La violencia que atraviesa la sociedad del Salvador, se traduce en la frecuencia con la que se dan los enfrentamientos entre la policía y las pandillas, y en la gran cantidad de asesinatos por día que se cometen en el país. Los funcionarios policiales y militares, conviven en las mismas comunidades sobre las cuales las maras ejercen control, por lo que el riesgo de sufrir una emboscada es algo a lo que se enfrentan día a día. Como respuesta, las fuerzas de seguridad aplican procedimientos que rozan la ilegalidad, e incluso hay indicios de la conformación de grupos paraestatales de “limpieza”, en los que se presume estarían implicadas las propias fuerzas de seguridad. Los enfrentamientos se han visto acrecentados luego de que la Sala de lo Constitucional emitiera una sentencia respecto de la Ley Especial contra Actos de Terrorismo en la que afirmó que las pandillas ms-13 y Barrio 18 debían considerarse como organizaciones terroristas.

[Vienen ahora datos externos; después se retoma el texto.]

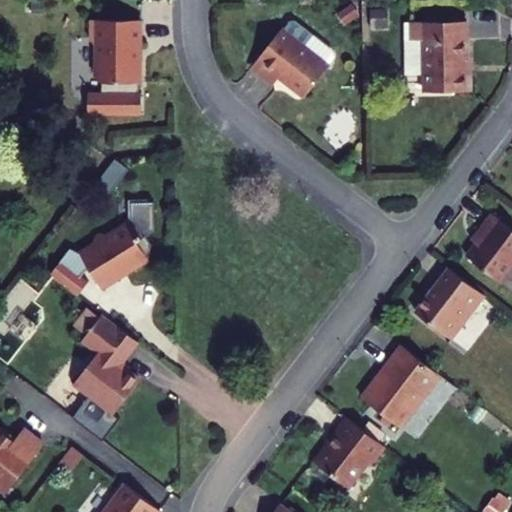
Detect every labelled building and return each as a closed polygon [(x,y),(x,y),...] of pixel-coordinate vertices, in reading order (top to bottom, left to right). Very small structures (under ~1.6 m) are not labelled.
[(429,28),(430,80),(477,79),(477,59),(474,59),(473,9),(417,10),(417,29),(429,28)] [(141,42),(141,15),(90,15),(90,36),(95,41),(95,71),(101,77),(102,77),(102,87),(88,87),(88,110),(141,110),(141,87),(138,87),(138,77),(141,77),(141,56),(138,54),(138,42),(141,42)] [(311,86),(335,54),(287,18),(257,57),(280,74),(285,67),(311,86)] [(132,201),(133,219),(144,236),(147,233),(155,228),(154,201),(132,201)] [(468,257),(502,284),(511,271),(511,229),(493,215),(476,236),(482,241),(468,257)] [(129,270),(150,256),(153,242),(147,233),(144,236),(133,219),(111,233),(103,231),(96,236),(94,244),(81,252),(71,246),(52,272),(77,292),(88,278),(81,272),(84,269),(91,267),(103,286),(117,277),(116,274),(127,267),(129,270)] [(449,265),(415,309),(450,337),(484,293),(449,265)] [(81,339),(97,352),(73,384),(112,415),(139,380),(119,365),(136,342),(100,314),(81,339)] [(362,395),(401,425),(441,374),(403,344),(362,395)] [(423,404),(433,410),(445,390),(435,384),(423,404)] [(0,471),(15,483),(53,434),(33,418),(24,431),(0,412),(0,471)] [(387,446),(349,415),(330,439),(327,448),(328,452),(320,462),(349,485),(368,462),(374,462),(387,446)] [(161,511),(170,500),(134,472),(103,511),(91,511),(90,511),(161,511)] [(299,511),(282,498),(270,511),(299,511)]
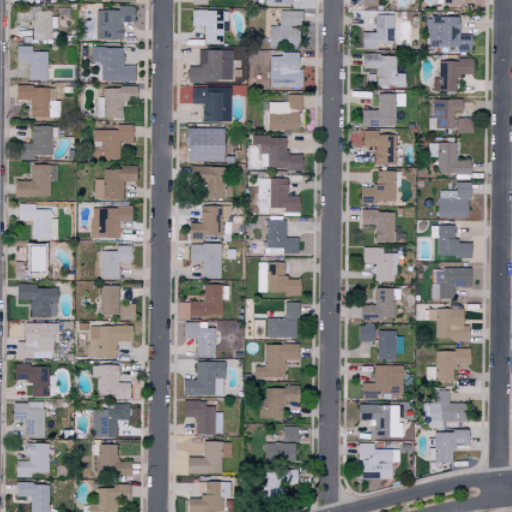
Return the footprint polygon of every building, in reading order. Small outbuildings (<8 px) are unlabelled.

La situación de la democracia en El Salvador es, cuanto menos complicada, pues si bien se cumplen algunos indicadores democráticos como lo son la celebración periódica de elecciones, o la relativa estabilidad de sus gobiernos, una gran cantidad de salvadoreños ven limitadas libertades individuales tan básicas como la de circulación, pues dependen de la voluntad de organizaciones criminales para poder visitar otros territorios. Y por otro lado, la actuación de un Estado reaccionario, que en lugar de buscar una mayor inclusión social, para disminuir la marginalidad donde proliferan estas pandillas, consolida aún más el ciclo de la violencia que parece no tener fin para la sociedad salvadoreña.